I have new blades. My Aspires were going on a full two years old, and bad Skater that I am I did not keep track of sharpenings so I don't know how often that happened. But I knew I needed new blades, and soon, as my Aspires were getting dangerously old.
How did I know the Aspires were done?
There wasn't a lot of gray area left, which means there wasn't much left to grind down.
They weren't functioning as well as they had. After their last few sharpenings, the edge seemed to vanish almost immediately. Maybe it was all in my head, but I just didn't feel like they were on the ice as securely as they had been. Edge pulls got hard, crossrolls got hard, landings got slide-y, and on my last skate in them I was falling out of 3 turns.
It's likely I could have gotten another pair of the same blade and done just fine in them, but I felt the need to upgrade. I'm jumping a lot more than I used to, spinning is coming easier, and Coach loves toepicks. So, I felt an upgrade was in order.
I ordered the Ultima Legacy, the immediate upgrade from the Aspire, with the cross cut pick and 8' rocker I like. When I got the call they were in, I scheduled my appointment to get them on my boots, and then I was worse than Billy from "Where the Red Fern Grows" when he's waiting for his dogs. I begged out of work early to get them.
Side by side: the Aspires have a lightweight pick, the drag pick is not sharp and not that big. The pick on the Legacy means business from Point 1. It's big and sharp, and it's a little higher on the blade. Beyond that I did not see much physical difference.
Of course, once they are on the boot, you have to try them out. I didn't want to skate by myself in them on the first try, so I crashed the Beta/Gamma class on the way back from Skate Shop. A friendly coach gave me the advice to do some small jumpy things to "teach myself where the toepicks are," which addressed my biggest fear of a slightly bigger and sharper Drag pick.
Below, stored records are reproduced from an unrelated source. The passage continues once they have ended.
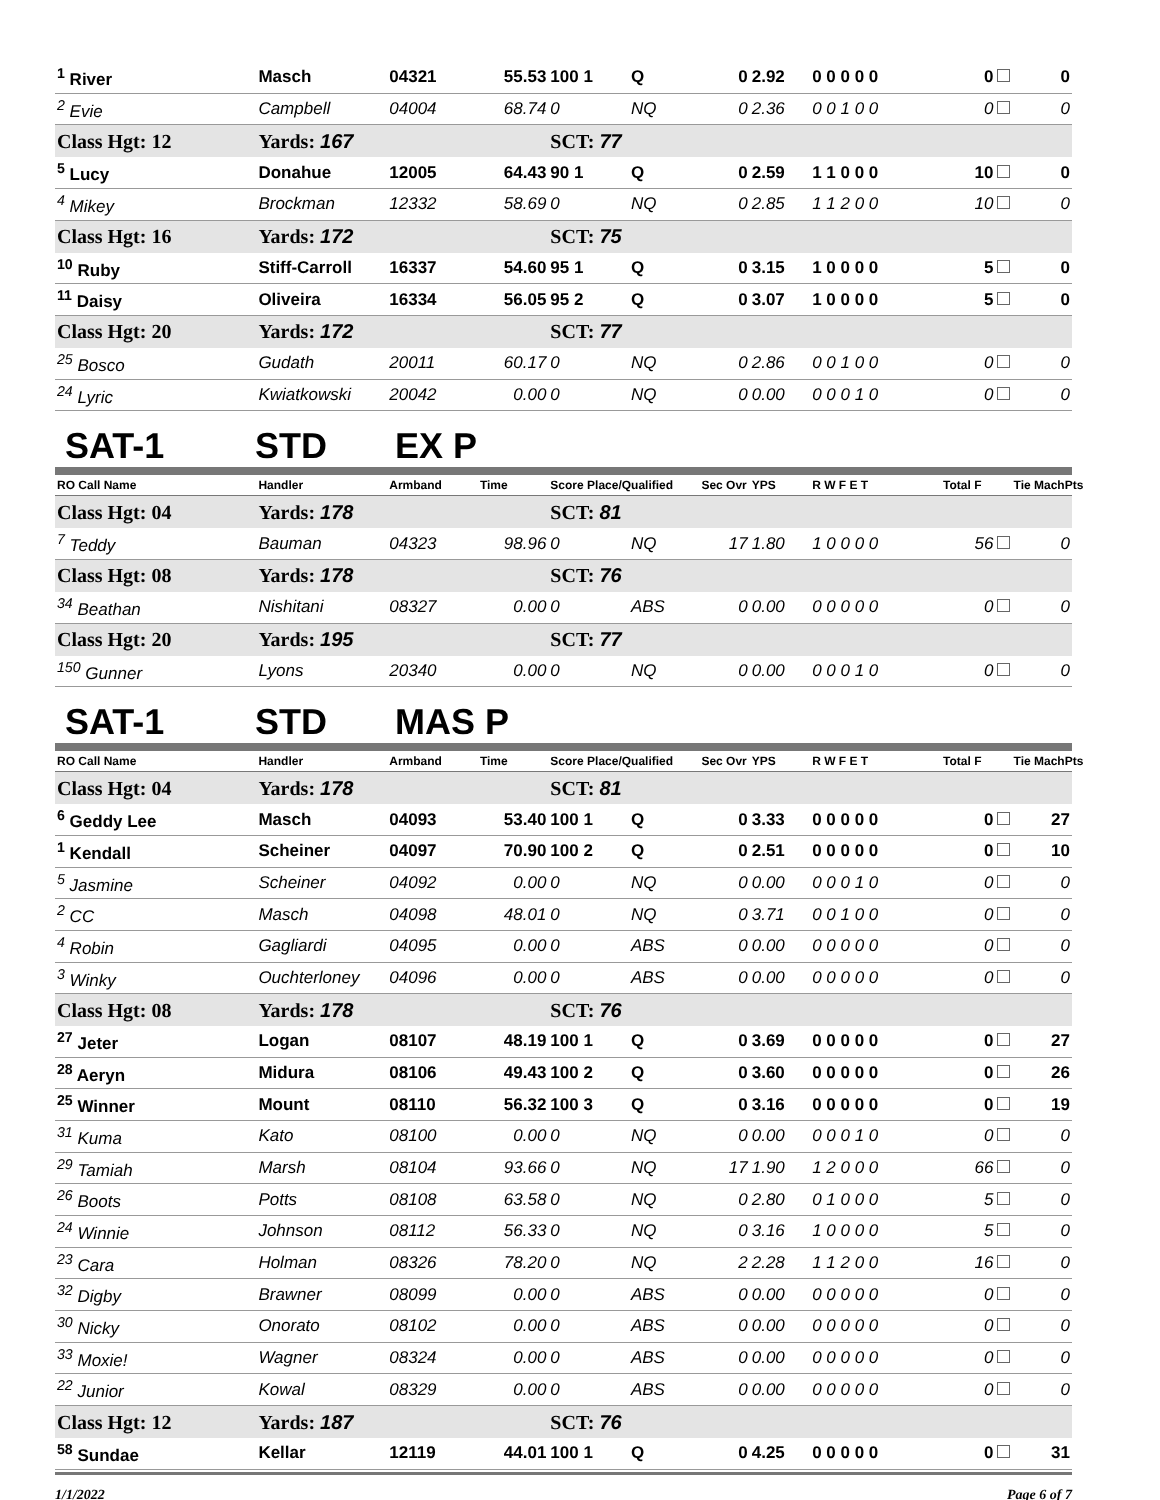| <sup>1</sup> River | Masch | 04321 | 55.53 | 100 1 | Q | 0 | 2.92 | 0 0 0 0 0 | 0 | 0 |
| <sup>2</sup> Evie | Campbell | 04004 | 68.74 | 0 | NQ | 0 | 2.36 | 0 0 1 0 0 | 0 | 0 |
| Class Hgt: 12 | Yards: 167 | | | SCT: 77 | | | | | | |
| <sup>5</sup> Lucy | Donahue | 12005 | 64.43 | 90 1 | Q | 0 | 2.59 | 1 1 0 0 0 | 10 | 0 |
| <sup>4</sup> Mikey | Brockman | 12332 | 58.69 | 0 | NQ | 0 | 2.85 | 1 1 2 0 0 | 10 | 0 |
| Class Hgt: 16 | Yards: 172 | | | SCT: 75 | | | | | | |
| <sup>10</sup> Ruby | Stiff-Carroll | 16337 | 54.60 | 95 1 | Q | 0 | 3.15 | 1 0 0 0 0 | 5 | 0 |
| <sup>11</sup> Daisy | Oliveira | 16334 | 56.05 | 95 2 | Q | 0 | 3.07 | 1 0 0 0 0 | 5 | 0 |
| Class Hgt: 20 | Yards: 172 | | | SCT: 77 | | | | | | |
| <sup>25</sup> Bosco | Gudath | 20011 | 60.17 | 0 | NQ | 0 | 2.86 | 0 0 1 0 0 | 0 | 0 |
| <sup>24</sup> Lyric | Kwiatkowski | 20042 | 0.00 | 0 | NQ | 0 | 0.00 | 0 0 0 1 0 | 0 | 0 |
SAT-1 STD EX P
| RO Call Name | Handler | Armband | Time | Score Place/Qualified | | Sec Ovr | YPS | R W F E T | Total F | Tie MachPts |
| --- | --- | --- | --- | --- | --- | --- | --- | --- | --- | --- |
| Class Hgt: 04 | Yards: 178 | | | SCT: 81 | | | | | | |
| <sup>7</sup> Teddy | Bauman | 04323 | 98.96 | 0 | NQ | 17 | 1.80 | 1 0 0 0 0 | 56 | 0 |
| Class Hgt: 08 | Yards: 178 | | | SCT: 76 | | | | | | |
| <sup>34</sup> Beathan | Nishitani | 08327 | 0.00 | 0 | ABS | 0 | 0.00 | 0 0 0 0 0 | 0 | 0 |
| Class Hgt: 20 | Yards: 195 | | | SCT: 77 | | | | | | |
| <sup>150</sup> Gunner | Lyons | 20340 | 0.00 | 0 | NQ | 0 | 0.00 | 0 0 0 1 0 | 0 | 0 |
SAT-1 STD MAS P
| RO Call Name | Handler | Armband | Time | Score Place/Qualified | | Sec Ovr | YPS | R W F E T | Total F | Tie MachPts |
| --- | --- | --- | --- | --- | --- | --- | --- | --- | --- | --- |
| Class Hgt: 04 | Yards: 178 | | | SCT: 81 | | | | | | |
| <sup>6</sup> Geddy Lee | Masch | 04093 | 53.40 | 100 1 | Q | 0 | 3.33 | 0 0 0 0 0 | 0 | 27 |
| <sup>1</sup> Kendall | Scheiner | 04097 | 70.90 | 100 2 | Q | 0 | 2.51 | 0 0 0 0 0 | 0 | 10 |
| <sup>5</sup> Jasmine | Scheiner | 04092 | 0.00 | 0 | NQ | 0 | 0.00 | 0 0 0 1 0 | 0 | 0 |
| <sup>2</sup> CC | Masch | 04098 | 48.01 | 0 | NQ | 0 | 3.71 | 0 0 1 0 0 | 0 | 0 |
| <sup>4</sup> Robin | Gagliardi | 04095 | 0.00 | 0 | ABS | 0 | 0.00 | 0 0 0 0 0 | 0 | 0 |
| <sup>3</sup> Winky | Ouchterloney | 04096 | 0.00 | 0 | ABS | 0 | 0.00 | 0 0 0 0 0 | 0 | 0 |
| Class Hgt: 08 | Yards: 178 | | | SCT: 76 | | | | | | |
| <sup>27</sup> Jeter | Logan | 08107 | 48.19 | 100 1 | Q | 0 | 3.69 | 0 0 0 0 0 | 0 | 27 |
| <sup>28</sup> Aeryn | Midura | 08106 | 49.43 | 100 2 | Q | 0 | 3.60 | 0 0 0 0 0 | 0 | 26 |
| <sup>25</sup> Winner | Mount | 08110 | 56.32 | 100 3 | Q | 0 | 3.16 | 0 0 0 0 0 | 0 | 19 |
| <sup>31</sup> Kuma | Kato | 08100 | 0.00 | 0 | NQ | 0 | 0.00 | 0 0 0 1 0 | 0 | 0 |
| <sup>29</sup> Tamiah | Marsh | 08104 | 93.66 | 0 | NQ | 17 | 1.90 | 1 2 0 0 0 | 66 | 0 |
| <sup>26</sup> Boots | Potts | 08108 | 63.58 | 0 | NQ | 0 | 2.80 | 0 1 0 0 0 | 5 | 0 |
| <sup>24</sup> Winnie | Johnson | 08112 | 56.33 | 0 | NQ | 0 | 3.16 | 1 0 0 0 0 | 5 | 0 |
| <sup>23</sup> Cara | Holman | 08326 | 78.20 | 0 | NQ | 2 | 2.28 | 1 1 2 0 0 | 16 | 0 |
| <sup>32</sup> Digby | Brawner | 08099 | 0.00 | 0 | ABS | 0 | 0.00 | 0 0 0 0 0 | 0 | 0 |
| <sup>30</sup> Nicky | Onorato | 08102 | 0.00 | 0 | ABS | 0 | 0.00 | 0 0 0 0 0 | 0 | 0 |
| <sup>33</sup> Moxie! | Wagner | 08324 | 0.00 | 0 | ABS | 0 | 0.00 | 0 0 0 0 0 | 0 | 0 |
| <sup>22</sup> Junior | Kowal | 08329 | 0.00 | 0 | ABS | 0 | 0.00 | 0 0 0 0 0 | 0 | 0 |
| Class Hgt: 12 | Yards: 187 | | | SCT: 76 | | | | | | |
| <sup>58</sup> Sundae | Kellar | 12119 | 44.01 | 100 1 | Q | 0 | 4.25 | 0 0 0 0 0 | 0 | 31 |
1/1/2022 Page 6 of 7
So I did a few 3-turn/taptoe/3-turn exercises, as well as edges to check the mounting. It all felt okay, but of course the Adult Classes are all taught in the tiny studio (useless) so it was hard to discern any real skating difference in them.
This morning I took them out for a real skate on the big ice.
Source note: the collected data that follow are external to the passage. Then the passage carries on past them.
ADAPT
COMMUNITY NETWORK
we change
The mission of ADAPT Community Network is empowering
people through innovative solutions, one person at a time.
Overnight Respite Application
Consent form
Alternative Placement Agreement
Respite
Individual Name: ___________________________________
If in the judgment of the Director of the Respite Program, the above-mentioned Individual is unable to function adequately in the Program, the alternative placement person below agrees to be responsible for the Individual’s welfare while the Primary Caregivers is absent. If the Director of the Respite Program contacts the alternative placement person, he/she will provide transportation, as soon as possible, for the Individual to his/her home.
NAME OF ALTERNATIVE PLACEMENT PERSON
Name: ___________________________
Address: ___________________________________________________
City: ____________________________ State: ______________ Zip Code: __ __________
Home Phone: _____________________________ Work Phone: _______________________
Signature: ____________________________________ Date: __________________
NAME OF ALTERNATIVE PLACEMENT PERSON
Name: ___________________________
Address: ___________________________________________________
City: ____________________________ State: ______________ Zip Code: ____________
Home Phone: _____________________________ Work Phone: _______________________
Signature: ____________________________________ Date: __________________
These blades are fast. They are also secure. I asked for a deeper hollow than what I usually get, and I like it. No slipping sideways on crossrolls at all, and mohawks grab and hold. They are also quieter. I hear much fewer scratchy toepick noises on them. Maybe it's higher profile, or the fact that the Aspires were so worn down that the drag pick couldn't help but drag, but these blades are quiet. The bigger toepicks feel sturdier, I feel much more stable. I'm able to commit better to the step-turn-step-crossover manuever.
Overall, I'm thrilled. My long and needlessly difficult process of new skates is done, and now I know precisely what I like so I never have to go through the uncertainty or begging for help ever again. (SP Teri, 5 1/2 Split Width!) Everything worked out, in spite of the obstacles, and I'm grateful.
The new blades had to arrive in time to give me awhile to adjust before my test, and that happened perfectly. Next lesson we run through the MIF Test in the dress and new blades, and I'm pretty excited!